If you suffer from migraines, these debilitating headaches need no introduction. You might feel better, though, knowing that 28 million other Americans—the overwhelming majority of them women—are also searching for something safe to make the pain go away.

Scott Greenberg, MD, a physician at the Magaziner Center for Wellness and Anti-Aging Medicine in New Jersey, says the classic migraine begins with an aura—a warning sign such as blurred vision or lines in your visual field—followed by intense pain across your head. It can also occur without any warning at all, however. “Sensitivities to light and noise set in next,” Greenberg says. “Then come the nausea, vomiting, and pain.”

Migraines can last from two hours to two days, says Greenberg, “with the majority of them passing after six to eight hours.” They occur as infrequently as two to three times a year or as often as four to five times per week.

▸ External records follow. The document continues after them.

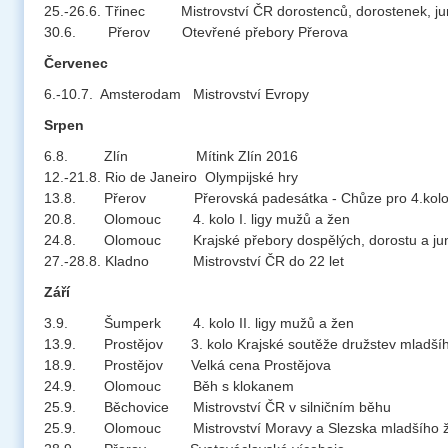
25.-26.6. Třinec Mistrovství ČR dorostenců, dorostenek, jun
30.6. Přerov Otevřené přebory Přerova
Červenec
6.-10.7. Amsterodam Mistrovství Evropy
Srpen
6.8. Zlín Mítink Zlín 2016
12.-21.8. Rio de Janeiro Olympijské hry
13.8. Přerov Přerovská padesátka - Chůze pro 4.kol
20.8. Olomouc 4. kolo I. ligy mužů a žen
24.8. Olomouc Krajské přebory
dospělých, dorostu a ju
27.-28.8. Kladno Mistrovství ČR do 22 let
Září
3.9. Šumperk 4. kolo II. ligy mužů a žen
13.9. Prostějov 3. kolo Krajské soutěže družstev mladšího
18.9. Prostějov Velká cena Prostějova
24.9. Olomouc Běh s klokanem
25.9. Běchovice Mistrovství ČR v silničním běhu
25.9. Olomouc Mistrovství Moravy a Slezska mladšího ž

Common migraine instigators include foods containing tyramine (like chocolate and aged cheeses), changes in the weather, strong odors, and air pollution.

Alternative treatments
Most neurologists prescribe betablockers, triptan prescriptions like Imitrex, or nerve injections for this type of headache. But, Greenberg warns, they all come with serious side effects. “Taking triptans brings an increased risk of heart attack or stroke; beta-blockers cause fatigue, weight gain, and insulin sensitivity; and nerve injections only mask the pain.”

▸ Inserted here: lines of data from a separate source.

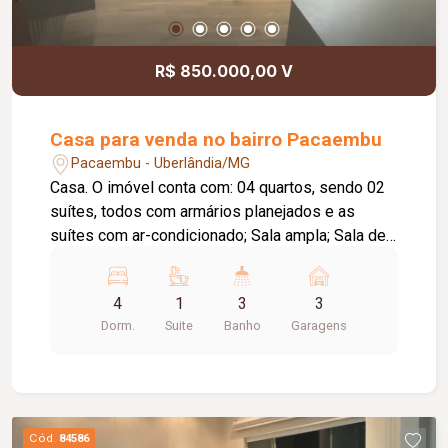
R$ 850.000,00 V
Casa para venda no bairro Pacaembu
Pacaembu - Uberlândia/MG
Casa. O imóvel conta com: 04 quartos, sendo 02
suítes, todos com armários planejados e as
suítes com ar-condicionado; Sala ampla; Sala de
TV com painel e ar-condicionado; Copa; Lavabo;
Banheiro social; Cozinha com armários
4
1
3
3
planejados; Lavanderia ampla; Despensa com
Dorm.
Suite
Banho
Garagens
prateleiras; Varanda gourmet com churrasqueira
moderna; Banheiro externo; Piscina; 03 vagas de
garagem; Diferenciais: Mesa com 10 cadeiras na
área gourmet; Área da piscina com mesa, 04
cadeiras, sombreiro e 02 espreguiçadeiras;
Cód.
84586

Luckily, many alternative remedies have gained ground in the fight against migraine symptoms. Here are a few natural remedies that may help ease your headache pain.

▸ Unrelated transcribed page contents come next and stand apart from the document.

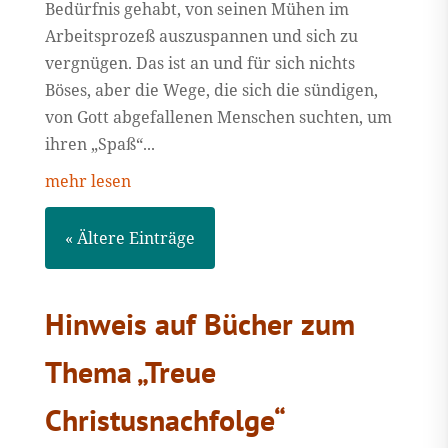
Bedürfnis gehabt, von seinen Mühen im
Arbeitsprozeß auszuspannen und sich zu
vergnügen. Das ist an und für sich nichts
Böses, aber die Wege, die sich die sündigen,
von Gott abgefallenen Menschen suchten, um
ihren „Spaß“...
mehr lesen
« Ältere Einträge
Hinweis auf Bücher zum
Thema „Treue
Christusnachfolge“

Feverfew (Tanacetum parthenium)
This herb treats migraine pain by interrupting its main cause: inflammatory reactions in your head that aggravate nerve endings and cause the blood vessels to expand. When taken daily, feverfew can prevent migraines, according to Gene Bruno, a nutritionist in New York City, as well as “reduce their severity, duration, and frequency.” Be patient: The results can take four to six weeks. But if you stop taking it, your migraines might return.

Dosage: Bruno suggests 500 to 600 mg of standardized feverfew daily to treat or prevent migraines. Take two equal portions of feverfew on an empty stomach in the morning and evening.

GLA (gamma-linoleic acid)
In a study conducted in Berlin, the anti-inflammatory effect of GLA, an omega-6 essential fatty acid, reduced the severity, frequency, and duration of migraines in 86 percent of the participants. By reducing inflammation in the brain, GLA significantly lessened nausea and vomiting, allowing patients to switch from harsh prescriptions to aspirin and acetaminophen.

Dosage: Bruno says a dose of 1,300 to 1,600 mg of GLA from borage oil or evening primrose oil works best. Don’t use GLA if you take an antiseizure prescription. “GLA may interact with these medicines,” he warns.